ЗАДАНИЕ A:
Перепишите без изменений всё, что идёт в записях от их начала до строки с «country: Uganda» включительно.

ДОКУМЕНТ:
○ ○ ○ ○ ○

Конечно, под содержанием Толстой имел в виду совсем иное, нежели Белинский, Михайловский и Скабичевский. В данном случае это дела не меняет: Толстой, как и они, указывает на совсем особый тип художника, воплотившийся в Пушкине и Чехове и резко отличный от более присущего русской литературе типа художника-проповедника, художника-учителя. «Чехов вечно колеблется и ищет», — заметил Толстой еще в 1894 году. Заметил с неудовольствием и сожалением — и тогда же совершенно точно определил две коренные особенности таланта Чехова. Первая — его «способность художественного прозрения». Вторая — то, что Чехов «не может учить»8. Толстой соединил эти две особенности уступительной конструкцией («хотя ... но...»), считая отсутствие учительства противоречием истинному художеству. Время показало, что «не мочь» в данном случае означает отнюдь не немощь — а принадлежность к иному типу художества.

○ ○ ○ ○ ○

ИЗВЛЕЧЁННЫЕ ДАННЫЕ:

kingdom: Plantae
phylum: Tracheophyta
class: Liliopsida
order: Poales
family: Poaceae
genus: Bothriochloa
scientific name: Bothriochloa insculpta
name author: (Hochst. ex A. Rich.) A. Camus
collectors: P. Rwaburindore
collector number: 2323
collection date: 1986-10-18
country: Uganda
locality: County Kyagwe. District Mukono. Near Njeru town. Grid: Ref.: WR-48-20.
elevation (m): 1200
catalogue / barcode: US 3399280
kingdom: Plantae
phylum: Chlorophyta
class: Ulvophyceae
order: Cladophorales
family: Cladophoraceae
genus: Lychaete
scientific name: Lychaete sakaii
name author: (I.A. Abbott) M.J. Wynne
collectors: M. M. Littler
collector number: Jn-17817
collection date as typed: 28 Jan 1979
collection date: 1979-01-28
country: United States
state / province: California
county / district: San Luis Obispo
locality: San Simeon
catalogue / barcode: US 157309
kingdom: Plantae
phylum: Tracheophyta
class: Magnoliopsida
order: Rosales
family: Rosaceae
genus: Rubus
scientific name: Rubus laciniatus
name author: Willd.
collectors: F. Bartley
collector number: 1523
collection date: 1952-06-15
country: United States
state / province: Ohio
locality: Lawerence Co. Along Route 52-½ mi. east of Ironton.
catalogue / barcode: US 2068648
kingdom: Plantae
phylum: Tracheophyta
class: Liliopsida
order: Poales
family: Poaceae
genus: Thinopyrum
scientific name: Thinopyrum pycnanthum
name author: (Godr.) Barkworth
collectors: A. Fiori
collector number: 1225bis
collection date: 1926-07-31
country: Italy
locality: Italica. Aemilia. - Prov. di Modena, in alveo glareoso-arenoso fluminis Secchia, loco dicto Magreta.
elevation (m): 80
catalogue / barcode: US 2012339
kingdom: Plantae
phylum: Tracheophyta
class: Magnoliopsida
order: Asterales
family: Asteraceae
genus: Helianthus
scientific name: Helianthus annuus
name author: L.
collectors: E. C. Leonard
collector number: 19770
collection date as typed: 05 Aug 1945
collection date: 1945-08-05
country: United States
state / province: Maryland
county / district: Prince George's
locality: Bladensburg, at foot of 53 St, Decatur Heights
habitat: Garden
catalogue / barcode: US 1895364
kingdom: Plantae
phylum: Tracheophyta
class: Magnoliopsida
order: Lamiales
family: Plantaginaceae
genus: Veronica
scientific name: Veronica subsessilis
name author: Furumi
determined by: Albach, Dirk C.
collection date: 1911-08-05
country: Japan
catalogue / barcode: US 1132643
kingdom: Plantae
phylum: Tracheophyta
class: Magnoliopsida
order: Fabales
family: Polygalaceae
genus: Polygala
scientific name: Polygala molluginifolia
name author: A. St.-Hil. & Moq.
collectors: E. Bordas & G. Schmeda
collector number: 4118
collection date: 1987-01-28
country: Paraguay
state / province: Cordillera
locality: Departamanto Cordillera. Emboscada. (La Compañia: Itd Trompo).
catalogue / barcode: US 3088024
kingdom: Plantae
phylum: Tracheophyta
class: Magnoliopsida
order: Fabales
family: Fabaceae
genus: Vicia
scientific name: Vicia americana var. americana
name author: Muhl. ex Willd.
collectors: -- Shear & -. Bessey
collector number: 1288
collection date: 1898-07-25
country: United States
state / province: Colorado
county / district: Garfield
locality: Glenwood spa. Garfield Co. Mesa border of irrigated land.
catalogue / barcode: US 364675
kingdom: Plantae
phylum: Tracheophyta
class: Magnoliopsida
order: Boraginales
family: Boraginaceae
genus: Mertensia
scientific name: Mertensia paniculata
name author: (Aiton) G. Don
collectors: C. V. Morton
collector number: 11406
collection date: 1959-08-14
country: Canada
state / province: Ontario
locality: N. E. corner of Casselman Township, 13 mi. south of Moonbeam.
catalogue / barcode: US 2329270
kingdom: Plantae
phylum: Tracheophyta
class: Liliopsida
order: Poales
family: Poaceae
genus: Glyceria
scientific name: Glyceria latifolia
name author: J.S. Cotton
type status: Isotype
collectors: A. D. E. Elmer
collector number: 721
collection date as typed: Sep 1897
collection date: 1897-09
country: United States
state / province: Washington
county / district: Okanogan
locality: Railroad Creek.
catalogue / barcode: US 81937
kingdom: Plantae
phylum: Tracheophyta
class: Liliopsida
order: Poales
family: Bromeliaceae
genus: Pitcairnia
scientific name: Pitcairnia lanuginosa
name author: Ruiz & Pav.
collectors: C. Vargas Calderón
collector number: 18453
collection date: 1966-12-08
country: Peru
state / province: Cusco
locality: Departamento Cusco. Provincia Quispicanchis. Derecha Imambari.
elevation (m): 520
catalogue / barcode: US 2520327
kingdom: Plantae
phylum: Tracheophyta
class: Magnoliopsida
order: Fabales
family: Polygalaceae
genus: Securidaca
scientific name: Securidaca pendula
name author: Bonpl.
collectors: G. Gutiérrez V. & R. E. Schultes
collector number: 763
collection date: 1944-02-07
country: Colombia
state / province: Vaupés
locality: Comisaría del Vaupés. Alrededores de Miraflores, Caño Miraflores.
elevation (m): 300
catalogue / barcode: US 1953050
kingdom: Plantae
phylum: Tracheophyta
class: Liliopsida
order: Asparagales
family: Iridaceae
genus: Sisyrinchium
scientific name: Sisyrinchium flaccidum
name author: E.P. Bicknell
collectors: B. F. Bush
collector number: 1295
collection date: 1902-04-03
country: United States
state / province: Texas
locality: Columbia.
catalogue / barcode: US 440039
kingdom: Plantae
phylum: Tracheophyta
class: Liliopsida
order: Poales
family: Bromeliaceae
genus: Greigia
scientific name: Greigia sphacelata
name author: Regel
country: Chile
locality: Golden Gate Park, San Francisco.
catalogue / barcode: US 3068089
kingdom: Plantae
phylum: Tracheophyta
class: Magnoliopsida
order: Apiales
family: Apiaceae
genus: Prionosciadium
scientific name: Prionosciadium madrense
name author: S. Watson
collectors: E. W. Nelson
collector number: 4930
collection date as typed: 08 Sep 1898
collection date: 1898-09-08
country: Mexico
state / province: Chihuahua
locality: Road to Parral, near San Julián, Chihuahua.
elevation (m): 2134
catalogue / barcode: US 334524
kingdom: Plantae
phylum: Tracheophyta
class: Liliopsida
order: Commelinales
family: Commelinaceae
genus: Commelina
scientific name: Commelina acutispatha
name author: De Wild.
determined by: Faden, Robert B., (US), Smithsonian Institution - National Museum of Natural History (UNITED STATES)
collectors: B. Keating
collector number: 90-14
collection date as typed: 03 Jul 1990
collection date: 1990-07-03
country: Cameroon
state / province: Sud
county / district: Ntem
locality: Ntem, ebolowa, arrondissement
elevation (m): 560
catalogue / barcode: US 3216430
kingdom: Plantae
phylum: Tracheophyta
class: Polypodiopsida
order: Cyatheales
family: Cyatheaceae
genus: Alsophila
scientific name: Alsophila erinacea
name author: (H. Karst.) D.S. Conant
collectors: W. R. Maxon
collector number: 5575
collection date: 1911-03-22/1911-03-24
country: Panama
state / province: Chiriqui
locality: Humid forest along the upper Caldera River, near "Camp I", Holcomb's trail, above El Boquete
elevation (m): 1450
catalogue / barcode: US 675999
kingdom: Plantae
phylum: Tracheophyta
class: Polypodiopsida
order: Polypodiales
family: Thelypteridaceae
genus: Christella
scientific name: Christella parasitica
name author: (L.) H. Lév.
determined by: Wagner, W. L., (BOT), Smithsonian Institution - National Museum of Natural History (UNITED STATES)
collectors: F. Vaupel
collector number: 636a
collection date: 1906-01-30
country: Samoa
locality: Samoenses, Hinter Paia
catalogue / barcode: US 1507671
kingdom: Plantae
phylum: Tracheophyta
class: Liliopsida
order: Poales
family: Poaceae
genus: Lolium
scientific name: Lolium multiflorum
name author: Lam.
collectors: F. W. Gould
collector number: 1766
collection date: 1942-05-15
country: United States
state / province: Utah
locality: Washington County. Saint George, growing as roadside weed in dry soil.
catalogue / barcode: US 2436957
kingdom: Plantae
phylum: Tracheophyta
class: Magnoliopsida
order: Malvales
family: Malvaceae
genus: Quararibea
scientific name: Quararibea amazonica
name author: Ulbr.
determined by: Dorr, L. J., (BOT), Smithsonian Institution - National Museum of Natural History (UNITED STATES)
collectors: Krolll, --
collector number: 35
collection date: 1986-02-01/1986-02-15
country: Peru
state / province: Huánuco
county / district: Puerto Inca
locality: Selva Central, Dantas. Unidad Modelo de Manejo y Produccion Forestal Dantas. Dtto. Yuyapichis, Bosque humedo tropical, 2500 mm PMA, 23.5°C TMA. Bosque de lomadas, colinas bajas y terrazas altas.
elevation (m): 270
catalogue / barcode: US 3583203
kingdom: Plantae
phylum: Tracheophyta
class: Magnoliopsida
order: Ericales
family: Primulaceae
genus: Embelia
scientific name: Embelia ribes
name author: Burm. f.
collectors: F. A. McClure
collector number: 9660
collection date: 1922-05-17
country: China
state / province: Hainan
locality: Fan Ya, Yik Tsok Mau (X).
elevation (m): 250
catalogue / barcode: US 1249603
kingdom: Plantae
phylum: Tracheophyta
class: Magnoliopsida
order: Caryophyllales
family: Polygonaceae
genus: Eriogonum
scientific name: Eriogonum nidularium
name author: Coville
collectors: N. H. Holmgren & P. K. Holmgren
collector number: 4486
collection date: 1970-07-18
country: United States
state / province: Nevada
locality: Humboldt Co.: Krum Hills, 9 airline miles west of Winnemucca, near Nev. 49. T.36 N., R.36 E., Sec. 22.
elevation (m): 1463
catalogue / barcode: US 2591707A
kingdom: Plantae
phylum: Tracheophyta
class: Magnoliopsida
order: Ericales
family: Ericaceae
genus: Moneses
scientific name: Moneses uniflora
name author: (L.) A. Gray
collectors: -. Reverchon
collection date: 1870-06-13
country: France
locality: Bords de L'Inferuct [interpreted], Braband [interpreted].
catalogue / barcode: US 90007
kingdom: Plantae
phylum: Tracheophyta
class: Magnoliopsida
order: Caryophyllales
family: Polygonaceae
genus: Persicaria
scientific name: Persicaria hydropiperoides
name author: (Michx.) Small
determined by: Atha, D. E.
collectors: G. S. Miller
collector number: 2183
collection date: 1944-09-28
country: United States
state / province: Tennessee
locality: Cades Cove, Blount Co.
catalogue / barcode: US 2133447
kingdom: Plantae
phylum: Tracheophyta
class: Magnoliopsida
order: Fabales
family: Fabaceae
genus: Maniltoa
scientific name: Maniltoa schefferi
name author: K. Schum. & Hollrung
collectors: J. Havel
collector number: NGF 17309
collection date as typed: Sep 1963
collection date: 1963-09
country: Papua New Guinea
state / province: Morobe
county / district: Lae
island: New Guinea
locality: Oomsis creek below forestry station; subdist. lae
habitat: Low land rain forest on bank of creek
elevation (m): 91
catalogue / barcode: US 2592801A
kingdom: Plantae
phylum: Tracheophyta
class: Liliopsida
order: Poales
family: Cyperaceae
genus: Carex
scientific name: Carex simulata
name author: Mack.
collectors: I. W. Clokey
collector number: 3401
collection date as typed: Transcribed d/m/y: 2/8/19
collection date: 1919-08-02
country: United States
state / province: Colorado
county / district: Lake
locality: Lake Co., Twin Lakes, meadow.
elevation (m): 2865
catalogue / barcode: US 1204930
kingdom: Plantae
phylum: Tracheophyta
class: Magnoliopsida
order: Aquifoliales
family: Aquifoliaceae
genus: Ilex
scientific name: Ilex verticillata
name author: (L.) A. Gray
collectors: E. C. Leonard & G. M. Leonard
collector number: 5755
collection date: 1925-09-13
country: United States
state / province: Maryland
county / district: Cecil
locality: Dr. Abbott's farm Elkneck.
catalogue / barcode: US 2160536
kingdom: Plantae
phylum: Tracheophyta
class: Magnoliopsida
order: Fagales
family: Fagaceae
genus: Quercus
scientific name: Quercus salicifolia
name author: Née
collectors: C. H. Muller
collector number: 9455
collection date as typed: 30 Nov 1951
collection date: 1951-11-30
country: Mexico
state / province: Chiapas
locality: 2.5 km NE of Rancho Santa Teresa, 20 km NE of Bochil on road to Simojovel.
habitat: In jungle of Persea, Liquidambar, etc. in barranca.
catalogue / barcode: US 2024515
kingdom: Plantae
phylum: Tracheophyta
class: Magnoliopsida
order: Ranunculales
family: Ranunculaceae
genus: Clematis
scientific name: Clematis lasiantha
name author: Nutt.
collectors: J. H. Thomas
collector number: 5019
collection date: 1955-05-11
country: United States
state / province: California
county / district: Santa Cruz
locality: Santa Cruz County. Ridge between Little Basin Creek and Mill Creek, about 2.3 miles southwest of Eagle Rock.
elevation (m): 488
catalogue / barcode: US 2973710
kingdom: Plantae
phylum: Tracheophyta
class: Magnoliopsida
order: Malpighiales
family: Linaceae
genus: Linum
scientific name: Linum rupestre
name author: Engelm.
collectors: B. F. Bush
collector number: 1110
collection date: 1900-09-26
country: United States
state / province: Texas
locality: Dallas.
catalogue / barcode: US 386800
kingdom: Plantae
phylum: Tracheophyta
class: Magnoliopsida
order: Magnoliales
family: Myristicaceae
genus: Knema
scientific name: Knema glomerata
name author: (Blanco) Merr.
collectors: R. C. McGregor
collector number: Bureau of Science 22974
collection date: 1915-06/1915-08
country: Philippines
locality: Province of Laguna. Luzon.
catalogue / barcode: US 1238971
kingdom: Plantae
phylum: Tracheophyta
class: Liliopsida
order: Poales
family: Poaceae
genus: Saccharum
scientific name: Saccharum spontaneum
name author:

○ ○ ○ ○ ○

ЗАДАНИЕ B:
Переведите на английский язык следующее предложение из документа: «"Чехов вечно колеблется и ищет", — заметил Толстой еще в 1894 году».

ПРАВИЛЬНЫЙ ОТВЕТ A:
kingdom: Plantae
phylum: Tracheophyta
class: Liliopsida
order: Poales
family: Poaceae
genus: Bothriochloa
scientific name: Bothriochloa insculpta
name author: (Hochst. ex A. Rich.) A. Camus
collectors: P. Rwaburindore
collector number: 2323
collection date: 1986-10-18
country: Uganda

ПРАВИЛЬНЫЙ ОТВЕТ B:
"Chekhov is forever wavering and searching," Tolstoy remarked as early as 1894.